決して月島のせいではないのに……と思いながら、治七は下駄を突っかけて三和土に降りる。
そして豆を踏まないように注意しながら月島の隣にしゃがみ込むと、「通夜の会場にいた人が、見ていて対応して下さったのでしょう……?」と話言った。
「それでもこういう結果になってしまったということは、月島さんが側にいて下さっても、きっと同じだったと思います……月島のせいではありません。大変だったでしょう……ありがとうございました……」
治七が隣で頭を下げると、月島は「いいえ! いいえ!」と首を振る。
まだ顔を上げる様子のない月島に、治七は目先を変えて言った。
「治一兄さんがあちらを出る時に連絡をくれたので、そろそろだと思っていました……兄さん達は母屋ですか?」
「はい。

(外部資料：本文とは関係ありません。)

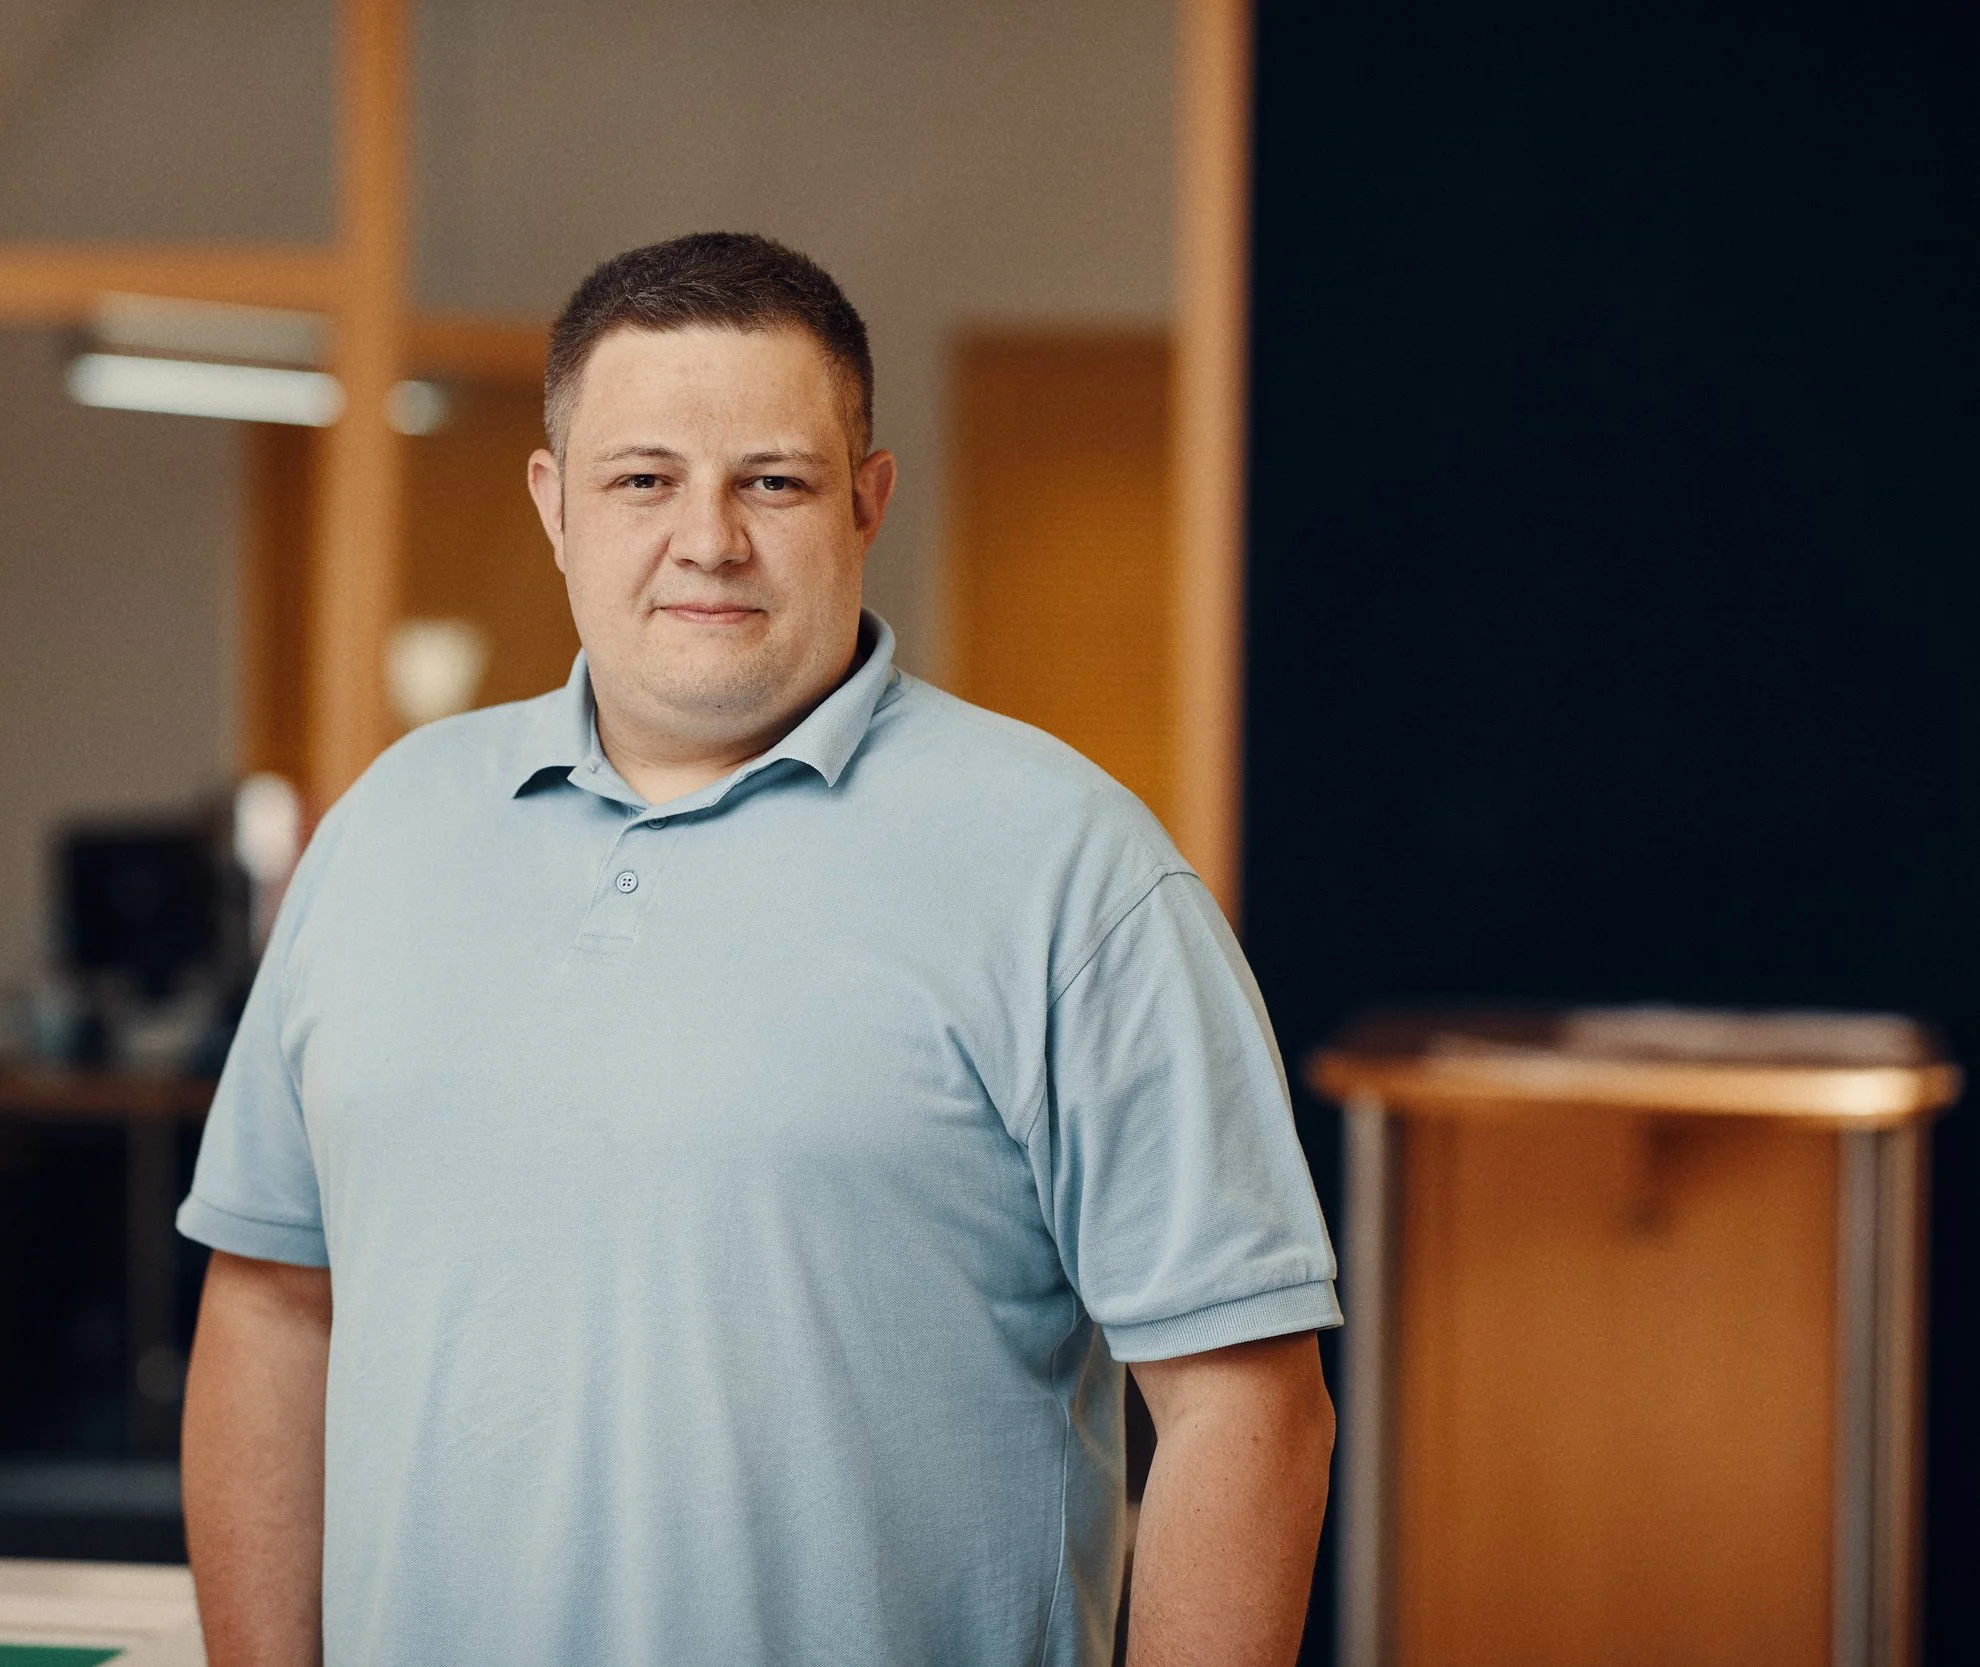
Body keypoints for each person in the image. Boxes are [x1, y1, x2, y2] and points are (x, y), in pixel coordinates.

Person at [178, 232, 1339, 1667]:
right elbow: (272, 1304)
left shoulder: (1071, 869)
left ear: (867, 498)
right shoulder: (385, 832)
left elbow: (1248, 1404)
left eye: (771, 481)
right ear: (554, 504)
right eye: (643, 478)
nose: (708, 539)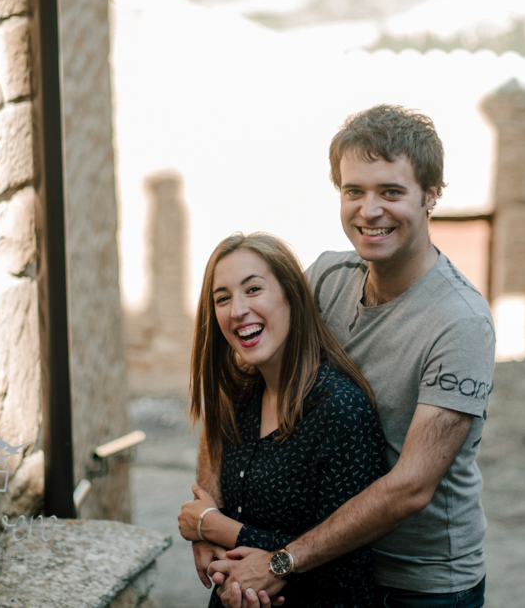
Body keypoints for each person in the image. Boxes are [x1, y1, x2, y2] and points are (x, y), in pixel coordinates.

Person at [204, 104, 496, 608]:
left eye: (391, 192)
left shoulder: (460, 323)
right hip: (328, 563)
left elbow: (411, 487)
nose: (369, 210)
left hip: (419, 583)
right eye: (353, 191)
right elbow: (239, 393)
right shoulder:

母屋のお座敷に……」
「では、そちらに行きましょう」
治七がそう言って立ち上がると、月島はようやく顔を上げ、「では、すぐにお支度の準備を……」と立ち上がった。
治七は内心ほっとしながら、「お願いします」と言う。
本当は作務衣のまま行っても構わないのだが、こう言えば月島が顔を上げ、動き出してくれるだろうと思ったのだ。
治七の予想通り、月島はいつも通りてきぱきと動いてくれた。
用意してもらった鉛色の着物に着替えて母屋へ向かう。
一階に診療所と薬屋を構える母屋には、二階に二間の座敷があった。
その二間の片方に敷かれた布団の中で、司は静かに横たわっている。
朝から晩まで働いて、同じの屋根の下に暮らしていても滅多に見ることのなかった司の寝顔……それとは違う、と治七は感じた。
一見、戦い続けた者がようやくその戦いを終え、疲れて眠りについたようにも見える。
しかし治七には、大切な何かを失った、抜け殻のように見えた。
もしかしたら初めてではないかと思いながら、治七は恐る恐る司の頬に触れる。
指先でそっと触れた司の顔は、腐敗が進まないよう冷やされて、ひんやりとしていた。
本当に死んだのだ。
ここにはもう、あの威厳に溢れた司はいない。
治七は司の死を静かに受け留めて、震える指先をそっと離し、その指を手の内に握り込んだ。
「おかえなさい…………お疲れ様でした……」
司が外で仕事をして帰ってきた時には、必ずこの言葉をかけて出迎えた。
今日も本当なら離れの玄関でそう言って出迎えるはずだったのだ。
もう届かないことは分かっていたが、治七は司に頭を下げ、一人小さく呟いた。